= Extrait du document =
Cette page d’Évangile est l’une des plus belles que nous ayons. Non pas parce qu’elle remplit les critères de la rhétorique parfaite, telles que la brièveté, la clarté, la plausibilité[1], mais parce qu’elle nous révèle quelque chose d’inouï, d’impensable. Elle nous révèle ce qu’est la miséricorde de Dieu. Pourtant la comprenons-nous vraiment ? Souvent nous retenons qu’il s’agit de la parabole de l’enfant prodigue. Mais quand nous la lisons plus attentivement, nous remarquons que la place du fils aîné est non moins importante. Ce n’est bien souvent qu’en dernier lieu que notre regard se pose sur la figure du père qui nous donne la pointe du récit. Et justement, les dernières paroles du Père sont précisément : « Il fallait festoyer et se réjouir » ; « Il fallait festoyer et se réjouir ; car ton frère que voilà était mort, et il est revenu à la vie ; il était perdu, et il est retrouvé ! » Laetare ! Réjouissons-nous !
Ce cri, cet appel, Jésus le reprend dans ce qu’on appelle les 3 paraboles de la miséricorde : dans chacune, il s’agit de retrouver ce qui était perdu : une brebis, une drachme, et un fils. C’est cette dernière que nous venons d’entendre. Mais il ne faudrait pas oublier la figure du fils aîné. Et de fait, en tenant compte de la figure des deux frères, le texte se situe au cœur d’une longue histoire biblique, commencée avec l’histoire de Caïn et Abel, reprise avec les frères Isaac et Ismaël, Jacob et Esaü, soit autant de figures qui reflètent souvent le problème entre Israël et les païens[2].
Mais la signification de cette parabole est encore plus large. On pourrait en effet l’appeler la parabole du Père prodigue (en amour) et de ses deux fils. Tous les deux pourraient être heureux, mais ils ne le sont pas car, au lieu de vivre dans l’action de grâce pour ce qu’ils ont, ils sont comme « frustrés », raisonnant en termes de mérites et de droits et fondant leurs espoirs sur des illusions.
Aussi, en ces jours troublés par la guerre en Ukraine, je voudrais réfléchir avec vous sur deux de nos désirs qui sont celui de la liberté et de la sécurité. On s’aperçoit bien que c’est quand nous en sommes privés qu’ils se montrent fondamentaux. En priant vendredi dernier pour consacrer le monde et plus particulièrement la Russie et l’Ukraine au cœur immaculé de Marie, nous demandions expressément à Marie, Reine de la paix de nous obtenir le règne de la paix, de nous libérer de la guerre. De même que le “oui” qui a jailli de son Cœur a ouvert les portes de l’histoire au Prince de la paix ; nous espérions et nous espérons que la paix et la liberté viendra encore par son Cœur.

= Données fournies =
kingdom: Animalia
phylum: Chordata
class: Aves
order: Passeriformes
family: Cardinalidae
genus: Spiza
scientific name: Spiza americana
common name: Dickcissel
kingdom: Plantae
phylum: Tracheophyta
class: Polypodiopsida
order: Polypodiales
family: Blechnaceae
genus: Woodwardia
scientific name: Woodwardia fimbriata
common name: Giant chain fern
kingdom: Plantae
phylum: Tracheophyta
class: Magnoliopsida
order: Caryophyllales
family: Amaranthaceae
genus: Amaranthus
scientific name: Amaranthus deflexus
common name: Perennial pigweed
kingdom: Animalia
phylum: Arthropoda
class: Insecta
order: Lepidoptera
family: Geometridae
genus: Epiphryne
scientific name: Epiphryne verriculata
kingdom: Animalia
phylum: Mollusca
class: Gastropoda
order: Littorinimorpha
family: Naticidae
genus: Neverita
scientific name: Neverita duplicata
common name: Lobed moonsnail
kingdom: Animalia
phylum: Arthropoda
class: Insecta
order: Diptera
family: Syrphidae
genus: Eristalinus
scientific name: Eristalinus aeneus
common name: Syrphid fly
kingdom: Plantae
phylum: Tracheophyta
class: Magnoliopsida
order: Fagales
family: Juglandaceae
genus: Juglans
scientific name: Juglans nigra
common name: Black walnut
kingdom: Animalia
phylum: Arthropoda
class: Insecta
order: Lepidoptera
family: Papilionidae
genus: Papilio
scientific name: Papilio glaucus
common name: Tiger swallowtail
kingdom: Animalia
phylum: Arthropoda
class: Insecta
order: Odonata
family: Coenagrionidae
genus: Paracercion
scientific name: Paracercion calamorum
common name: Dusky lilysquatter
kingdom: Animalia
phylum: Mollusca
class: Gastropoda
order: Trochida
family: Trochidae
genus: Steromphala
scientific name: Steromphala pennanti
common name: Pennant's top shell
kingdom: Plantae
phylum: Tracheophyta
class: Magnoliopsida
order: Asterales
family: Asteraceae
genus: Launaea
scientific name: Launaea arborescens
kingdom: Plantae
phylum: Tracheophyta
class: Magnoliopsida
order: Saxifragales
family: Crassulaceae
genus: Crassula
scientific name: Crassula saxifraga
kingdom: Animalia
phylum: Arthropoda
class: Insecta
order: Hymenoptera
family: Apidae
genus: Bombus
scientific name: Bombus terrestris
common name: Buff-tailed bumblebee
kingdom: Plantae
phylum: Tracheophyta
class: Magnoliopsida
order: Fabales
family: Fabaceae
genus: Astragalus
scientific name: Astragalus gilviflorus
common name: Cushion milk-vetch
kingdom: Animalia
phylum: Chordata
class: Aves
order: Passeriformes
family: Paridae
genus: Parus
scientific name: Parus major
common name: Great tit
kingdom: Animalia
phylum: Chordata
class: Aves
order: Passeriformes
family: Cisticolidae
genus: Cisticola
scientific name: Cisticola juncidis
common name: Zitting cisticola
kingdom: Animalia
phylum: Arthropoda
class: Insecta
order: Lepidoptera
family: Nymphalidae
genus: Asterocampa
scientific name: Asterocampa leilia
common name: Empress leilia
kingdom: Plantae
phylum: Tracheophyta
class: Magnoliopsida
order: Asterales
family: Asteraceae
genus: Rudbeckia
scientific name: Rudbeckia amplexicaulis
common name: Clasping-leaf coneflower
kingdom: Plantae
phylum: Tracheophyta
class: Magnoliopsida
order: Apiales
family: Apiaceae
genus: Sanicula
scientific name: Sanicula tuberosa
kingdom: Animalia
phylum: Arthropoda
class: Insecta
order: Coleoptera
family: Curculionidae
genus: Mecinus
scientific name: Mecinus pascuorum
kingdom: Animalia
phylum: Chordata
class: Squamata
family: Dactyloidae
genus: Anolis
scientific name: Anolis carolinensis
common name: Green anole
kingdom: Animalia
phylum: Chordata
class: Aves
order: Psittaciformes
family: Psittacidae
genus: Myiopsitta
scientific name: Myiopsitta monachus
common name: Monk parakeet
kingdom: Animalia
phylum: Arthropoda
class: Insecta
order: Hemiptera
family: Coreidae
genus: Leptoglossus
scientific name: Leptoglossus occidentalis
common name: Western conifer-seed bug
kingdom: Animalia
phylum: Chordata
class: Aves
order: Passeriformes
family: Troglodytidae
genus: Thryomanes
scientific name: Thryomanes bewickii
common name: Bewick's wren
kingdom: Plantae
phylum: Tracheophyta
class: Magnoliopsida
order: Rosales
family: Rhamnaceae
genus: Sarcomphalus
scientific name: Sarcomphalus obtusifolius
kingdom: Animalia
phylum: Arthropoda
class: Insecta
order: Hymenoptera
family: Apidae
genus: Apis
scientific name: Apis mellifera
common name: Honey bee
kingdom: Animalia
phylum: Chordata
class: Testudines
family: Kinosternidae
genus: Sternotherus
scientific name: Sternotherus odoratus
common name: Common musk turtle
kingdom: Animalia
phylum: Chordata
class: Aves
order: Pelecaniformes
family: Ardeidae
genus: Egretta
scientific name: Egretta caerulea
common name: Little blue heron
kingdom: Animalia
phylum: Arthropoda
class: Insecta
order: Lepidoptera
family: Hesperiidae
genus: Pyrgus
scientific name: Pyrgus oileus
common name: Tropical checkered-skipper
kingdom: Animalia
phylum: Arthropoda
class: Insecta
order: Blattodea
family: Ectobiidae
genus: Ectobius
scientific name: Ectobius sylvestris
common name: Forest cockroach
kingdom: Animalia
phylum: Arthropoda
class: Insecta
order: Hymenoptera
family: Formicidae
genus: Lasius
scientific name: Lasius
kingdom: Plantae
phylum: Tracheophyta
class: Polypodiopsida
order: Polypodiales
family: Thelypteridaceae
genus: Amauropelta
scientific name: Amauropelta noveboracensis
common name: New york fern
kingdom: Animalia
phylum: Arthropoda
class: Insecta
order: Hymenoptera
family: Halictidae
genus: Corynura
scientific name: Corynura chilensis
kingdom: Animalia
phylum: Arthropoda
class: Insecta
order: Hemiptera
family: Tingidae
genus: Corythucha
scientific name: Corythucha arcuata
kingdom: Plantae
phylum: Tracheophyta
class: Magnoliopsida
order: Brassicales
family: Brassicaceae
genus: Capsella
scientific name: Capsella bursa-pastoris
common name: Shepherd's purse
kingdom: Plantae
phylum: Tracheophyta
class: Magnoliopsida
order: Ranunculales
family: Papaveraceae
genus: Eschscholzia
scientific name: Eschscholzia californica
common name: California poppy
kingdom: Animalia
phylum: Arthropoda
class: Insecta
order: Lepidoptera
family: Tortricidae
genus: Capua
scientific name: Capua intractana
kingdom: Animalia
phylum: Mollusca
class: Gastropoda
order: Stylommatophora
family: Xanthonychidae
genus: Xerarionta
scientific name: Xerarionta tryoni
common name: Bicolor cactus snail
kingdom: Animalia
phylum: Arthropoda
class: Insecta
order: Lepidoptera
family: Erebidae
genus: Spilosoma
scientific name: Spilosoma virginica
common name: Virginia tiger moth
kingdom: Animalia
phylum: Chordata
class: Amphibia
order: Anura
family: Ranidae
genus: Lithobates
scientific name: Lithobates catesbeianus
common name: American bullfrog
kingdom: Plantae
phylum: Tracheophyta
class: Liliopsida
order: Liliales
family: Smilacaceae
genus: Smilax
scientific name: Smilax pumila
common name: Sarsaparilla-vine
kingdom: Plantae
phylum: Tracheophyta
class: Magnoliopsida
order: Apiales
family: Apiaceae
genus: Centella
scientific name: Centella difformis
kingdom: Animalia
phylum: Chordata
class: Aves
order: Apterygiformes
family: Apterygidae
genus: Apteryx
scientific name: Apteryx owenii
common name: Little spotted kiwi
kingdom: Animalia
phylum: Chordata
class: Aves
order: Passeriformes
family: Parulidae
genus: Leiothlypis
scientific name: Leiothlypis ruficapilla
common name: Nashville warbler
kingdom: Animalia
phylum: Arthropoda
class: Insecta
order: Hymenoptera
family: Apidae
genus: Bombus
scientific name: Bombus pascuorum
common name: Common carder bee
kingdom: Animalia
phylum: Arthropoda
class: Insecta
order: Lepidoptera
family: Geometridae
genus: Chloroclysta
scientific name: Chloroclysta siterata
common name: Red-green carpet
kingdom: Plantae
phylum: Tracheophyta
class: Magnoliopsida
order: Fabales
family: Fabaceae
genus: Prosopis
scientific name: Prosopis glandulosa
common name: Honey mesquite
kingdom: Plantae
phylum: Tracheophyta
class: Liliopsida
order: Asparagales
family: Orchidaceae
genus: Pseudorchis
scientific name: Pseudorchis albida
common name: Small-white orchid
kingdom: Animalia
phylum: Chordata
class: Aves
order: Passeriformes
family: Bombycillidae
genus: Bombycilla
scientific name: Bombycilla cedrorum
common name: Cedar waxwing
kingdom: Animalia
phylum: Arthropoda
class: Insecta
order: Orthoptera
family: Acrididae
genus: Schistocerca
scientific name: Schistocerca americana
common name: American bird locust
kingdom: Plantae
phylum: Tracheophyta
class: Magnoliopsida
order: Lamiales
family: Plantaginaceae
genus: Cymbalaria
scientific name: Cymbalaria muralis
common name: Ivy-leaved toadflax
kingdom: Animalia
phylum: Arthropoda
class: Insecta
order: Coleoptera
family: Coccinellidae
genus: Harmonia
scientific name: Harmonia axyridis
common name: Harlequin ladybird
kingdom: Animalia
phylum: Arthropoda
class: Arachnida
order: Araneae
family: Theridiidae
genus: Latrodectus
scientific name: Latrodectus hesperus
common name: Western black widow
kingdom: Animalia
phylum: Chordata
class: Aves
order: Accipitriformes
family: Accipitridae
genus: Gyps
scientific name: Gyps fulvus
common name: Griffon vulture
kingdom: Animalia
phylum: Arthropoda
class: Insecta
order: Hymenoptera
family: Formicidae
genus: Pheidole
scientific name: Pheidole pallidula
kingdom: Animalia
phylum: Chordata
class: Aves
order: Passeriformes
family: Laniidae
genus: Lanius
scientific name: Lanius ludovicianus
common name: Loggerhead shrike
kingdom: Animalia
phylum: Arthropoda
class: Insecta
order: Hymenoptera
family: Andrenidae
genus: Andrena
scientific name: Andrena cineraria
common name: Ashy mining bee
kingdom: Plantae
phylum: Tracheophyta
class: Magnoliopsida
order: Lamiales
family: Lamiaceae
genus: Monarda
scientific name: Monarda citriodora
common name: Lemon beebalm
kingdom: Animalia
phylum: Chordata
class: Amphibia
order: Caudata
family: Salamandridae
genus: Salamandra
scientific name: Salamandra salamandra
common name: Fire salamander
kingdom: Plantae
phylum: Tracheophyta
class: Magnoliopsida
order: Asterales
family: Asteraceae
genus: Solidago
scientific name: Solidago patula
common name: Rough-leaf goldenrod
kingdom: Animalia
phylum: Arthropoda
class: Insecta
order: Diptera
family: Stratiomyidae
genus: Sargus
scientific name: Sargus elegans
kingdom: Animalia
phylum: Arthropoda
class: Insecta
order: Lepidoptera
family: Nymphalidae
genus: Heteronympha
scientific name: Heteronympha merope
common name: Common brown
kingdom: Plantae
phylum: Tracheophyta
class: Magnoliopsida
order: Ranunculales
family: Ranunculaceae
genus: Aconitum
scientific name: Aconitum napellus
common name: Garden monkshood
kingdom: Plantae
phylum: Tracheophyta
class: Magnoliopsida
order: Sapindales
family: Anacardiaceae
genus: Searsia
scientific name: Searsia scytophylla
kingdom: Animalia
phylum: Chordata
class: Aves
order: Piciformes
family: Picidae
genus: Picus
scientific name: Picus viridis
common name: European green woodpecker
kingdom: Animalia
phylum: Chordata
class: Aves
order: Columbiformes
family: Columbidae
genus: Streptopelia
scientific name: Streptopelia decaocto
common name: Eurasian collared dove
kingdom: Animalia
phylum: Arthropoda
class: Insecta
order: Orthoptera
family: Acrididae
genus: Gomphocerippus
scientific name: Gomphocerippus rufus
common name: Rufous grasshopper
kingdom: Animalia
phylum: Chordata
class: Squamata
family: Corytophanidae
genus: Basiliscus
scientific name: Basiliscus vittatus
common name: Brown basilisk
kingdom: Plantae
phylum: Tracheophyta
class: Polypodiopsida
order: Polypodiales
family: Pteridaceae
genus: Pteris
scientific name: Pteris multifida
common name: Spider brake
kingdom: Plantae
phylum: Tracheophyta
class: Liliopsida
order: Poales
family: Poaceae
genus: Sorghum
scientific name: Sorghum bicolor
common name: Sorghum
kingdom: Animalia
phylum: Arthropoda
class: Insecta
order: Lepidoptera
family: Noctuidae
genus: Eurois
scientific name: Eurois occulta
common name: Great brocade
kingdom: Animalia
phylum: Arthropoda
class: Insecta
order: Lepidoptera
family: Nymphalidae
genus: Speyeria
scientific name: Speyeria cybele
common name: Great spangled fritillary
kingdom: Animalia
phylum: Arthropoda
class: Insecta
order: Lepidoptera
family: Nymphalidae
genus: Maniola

= Consigne A =
Extrayez de l'homélie le passage compris entre « Mais la signification » et « sur des illusions. ».
= Consigne B =
Prolongez l'homélie sur la parabole du fils prodigue en reprenant juste après sa dernière phrase.

= Résultat attendu A =
Mais la signification de cette parabole est encore plus large. On pourrait en effet l’appeler la parabole du Père prodigue (en amour) et de ses deux fils. Tous les deux pourraient être heureux, mais ils ne le sont pas car, au lieu de vivre dans l’action de grâce pour ce qu’ils ont, ils sont comme « frustrés », raisonnant en termes de mérites et de droits et fondant leurs espoirs sur des illusions.

= Résultat attendu B =
Mais, dans notre parabole, nous voyons aussi qu’il est question d’une autre forme de liberté et d’une autre forme de sécurité. Et c’est le fils prodigue qui nous éclaire sur la nature de la vraie liberté. Pourquoi a-t-il quitté son père ? Ce n’est pas parce qu’il manquait de quelque chose, puisque son père est visiblement riche et généreux. C’est sans doute parce qu’il voulait pouvoir céder librement à tous ses caprices, loin des yeux de son père. C’est ainsi qu’il va gaspiller sa fortune en menant une vie de désordre. C’est la tentation propre des adolescents, qui cherchent à s’émanciper à tout prix de leurs parents, qu’ils voient avant tout comme ceux qui les entravent avec des règles et des interdits. C’est aussi la tentation de nos contemporains par rapport à Dieu et à l’Eglise, qu’ils fuient parce qu’ils les voient avant tout comme des carcans. « Dieu est mort », le slogan de Nietzsche est devenu celui de notre société. Ou encore celui un peu plus humoristique de Woody Allen : « Dieu est mort,… Nietzsche est mort,… et moi-même, je ne me sens pas très bien… » De fait, le malaise de notre société vient peut-être de ce qu’elle croit que la liberté consiste à assouvir les désirs, quels qu’ils soient sans Dieu. Or la vraie liberté ne consiste pas à revendiquer une autonomie par rapport à Dieu, ni à assouvir tous mes désirs, mais à discerner ceux qui viennent de Dieu et qui vont me permettre de m’accomplir en même temps que d’accomplir sa volonté. Le fils cadet découvre que non seulement il n’est pas plus aussi libre qu’avant, et même qu’il l’est moins : au lieu de s’accomplir, il s’est déshumanisé, au point de lorgner sur la nourriture donnée aux porcs, les animaux impurs par excellence chez les juifs.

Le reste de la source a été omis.